More long-term opportunities, such as those that last for one semester or one year, are available in countries such as Austria and Sweden.
Here on campus, Rucki and others have supported events that also encourage students, faculty and staff to mingle and learn about others, such as International Night and a recent three-day diversity conference co-hosted with the Diversity Center of Northwest Ohio.
On Oct. 19, UF’s annual Oilers Exploring Beyond the Arch will give people a chance to speak to students who have participated in off-campus and out-of-country programs ranging from internships at nonprofit organizations to Oilers Serving Abroad, the latter of which enables participants to embark on service projects in the Dominican Republic.
The concept of diversity, especially when it pertains to international travel, has stepped more into the spotlight thanks to recent national political activities. Rucki acknowledged some of those developments have and are making people more hesitant about learning opportunities, such as studying abroad. Many are wary of embarking on activities that push them out of their comfort zones.
“With news and media, people are more aware” of tragedies happening around the globe, Rucki noted. However, gaining greater perspective can help, she maintained.
“We can say we’re nervous about going to Europe or wherever the latest horrible thing that just happened is located, but we also don’t consider that students from other countries are hearing about Las Vegas and about Charlottesville,” said Rucki. “No one can ever promise anyone complete security. You have to manage risk, manage expectations and be wise. That climate of tension in various places is always something we have to maneuver and talk through with students and their caregivers.

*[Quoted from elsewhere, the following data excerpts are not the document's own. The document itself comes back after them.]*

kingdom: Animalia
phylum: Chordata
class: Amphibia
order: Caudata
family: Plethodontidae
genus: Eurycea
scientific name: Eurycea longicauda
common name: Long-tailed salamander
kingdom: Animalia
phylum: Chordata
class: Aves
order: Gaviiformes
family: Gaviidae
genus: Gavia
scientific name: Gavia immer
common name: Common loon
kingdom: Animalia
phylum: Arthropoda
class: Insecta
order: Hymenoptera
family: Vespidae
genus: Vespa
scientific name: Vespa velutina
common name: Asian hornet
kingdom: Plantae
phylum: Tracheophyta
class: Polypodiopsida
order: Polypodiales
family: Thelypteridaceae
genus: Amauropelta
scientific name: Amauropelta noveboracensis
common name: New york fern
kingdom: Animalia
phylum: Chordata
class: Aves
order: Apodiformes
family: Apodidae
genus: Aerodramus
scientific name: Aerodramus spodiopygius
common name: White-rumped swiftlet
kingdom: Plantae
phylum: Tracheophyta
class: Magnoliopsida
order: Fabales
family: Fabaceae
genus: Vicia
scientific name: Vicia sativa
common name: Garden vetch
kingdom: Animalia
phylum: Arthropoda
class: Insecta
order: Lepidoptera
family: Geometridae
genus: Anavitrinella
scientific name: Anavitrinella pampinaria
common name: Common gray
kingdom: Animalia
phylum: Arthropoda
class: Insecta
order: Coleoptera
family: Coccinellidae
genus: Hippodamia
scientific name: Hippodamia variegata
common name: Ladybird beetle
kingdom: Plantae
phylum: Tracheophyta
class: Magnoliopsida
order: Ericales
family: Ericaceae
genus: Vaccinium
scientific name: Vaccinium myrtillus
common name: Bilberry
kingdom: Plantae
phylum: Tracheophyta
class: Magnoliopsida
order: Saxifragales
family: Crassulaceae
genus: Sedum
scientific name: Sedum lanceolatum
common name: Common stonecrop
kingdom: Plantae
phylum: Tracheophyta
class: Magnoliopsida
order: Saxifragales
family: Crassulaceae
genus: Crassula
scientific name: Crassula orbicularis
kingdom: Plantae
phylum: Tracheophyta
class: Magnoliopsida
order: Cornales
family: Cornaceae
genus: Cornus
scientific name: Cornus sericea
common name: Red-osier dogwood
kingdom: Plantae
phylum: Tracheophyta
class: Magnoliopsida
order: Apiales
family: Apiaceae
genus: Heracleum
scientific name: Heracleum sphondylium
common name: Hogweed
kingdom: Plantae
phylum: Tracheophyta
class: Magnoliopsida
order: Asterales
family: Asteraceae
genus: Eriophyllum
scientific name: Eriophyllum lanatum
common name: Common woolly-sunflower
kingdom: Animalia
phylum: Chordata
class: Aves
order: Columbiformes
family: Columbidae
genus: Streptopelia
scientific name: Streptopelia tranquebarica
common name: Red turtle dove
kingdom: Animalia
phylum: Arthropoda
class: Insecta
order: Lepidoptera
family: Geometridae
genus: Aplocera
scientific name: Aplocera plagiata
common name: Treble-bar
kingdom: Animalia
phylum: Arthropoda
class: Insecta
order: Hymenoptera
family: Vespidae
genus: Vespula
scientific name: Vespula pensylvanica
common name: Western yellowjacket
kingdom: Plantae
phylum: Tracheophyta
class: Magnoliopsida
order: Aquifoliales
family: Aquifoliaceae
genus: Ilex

One responsibility of Rucki’s is to help participants who are leaving the country with “pre-departure” training, along with formal reflective practices when they return. The Buford Center’s “returnee course” helps students to make sense of their experience, derive the most meaning from it, and put it to good use for future studies and career pursuits.
“We help them to grasp not only how their travels help them personally, but also how it will help them professionally. They can use those experiences to market themselves to future employers and graduate schools. They can leverage that a little bit and set themselves apart from other candidates they’re competing with,” Rucki added.
Exchange programs are particularly valuable to UF because they offer the best of both worlds – travel abroad and exposure to students and staff from those schools. Rucki explained such programs take time to develop, given the relationship building and vetting that must happen, but that they have “been very fulfilling.”
Another intention of Rucki’s, short-term, is to inform UF’s student body that this academic year, through July 2018, is actually “a very good year to study abroad.”
Thanks to the second-annual Run the World 5K, a matching grant from the Institute of International Education, and existing scholarships, UF “has a larger-than-usual pot of scholarship money available,” said Rucki. “That’s the challenge to us – let’s make sure they (students) know about these opportunities, and expand those opportunities to make them accessible to everyone. Obviously we fully believe in the value of these kinds of experiences.”
Buford Center staff members regularly have information tables set up throughout campus, but will be making an additional educational push about their offerings during International Education Week, sponsored by the U.S. State Department, which is scheduled for Nov. 13-17.